SOURCE MATERIAL -
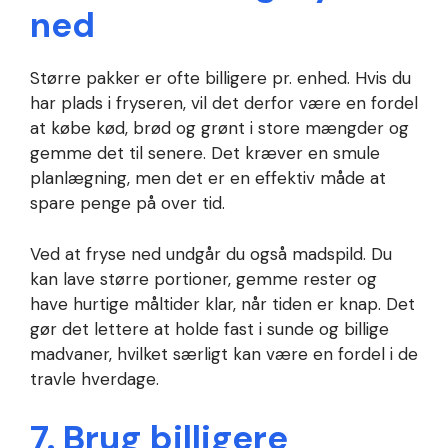
ned
Større pakker er ofte billigere pr. enhed. Hvis du
har plads i fryseren, vil det derfor være en fordel
at købe kød, brød og grønt i store mængder og
gemme det til senere. Det kræver en smule
planlægning, men det er en effektiv måde at
spare penge på over tid.
Ved at fryse ned undgår du også madspild. Du
kan lave større portioner, gemme rester og
have hurtige måltider klar, når tiden er knap. Det
gør det lettere at holde fast i sunde og billige
madvaner, hvilket særligt kan være en fordel i de
travle hverdage.
7. Brug billigere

EXERCISE DETAILS - Copy out the text of the records above, replacing every "fordel" with "gevinst" and changing nothing else. Leave out the pictures.

SOLUTION TO THE PROBLEM -
ned
Større pakker er ofte billigere pr. enhed. Hvis du
har plads i fryseren, vil det derfor være en gevinst
at købe kød, brød og grønt i store mængder og
gemme det til senere. Det kræver en smule
planlægning, men det er en effektiv måde at
spare penge på over tid.
Ved at fryse ned undgår du også madspild. Du
kan lave større portioner, gemme rester og
have hurtige måltider klar, når tiden er knap. Det
gør det lettere at holde fast i sunde og billige
madvaner, hvilket særligt kan være en gevinst i de
travle hverdage.
7. Brug billigere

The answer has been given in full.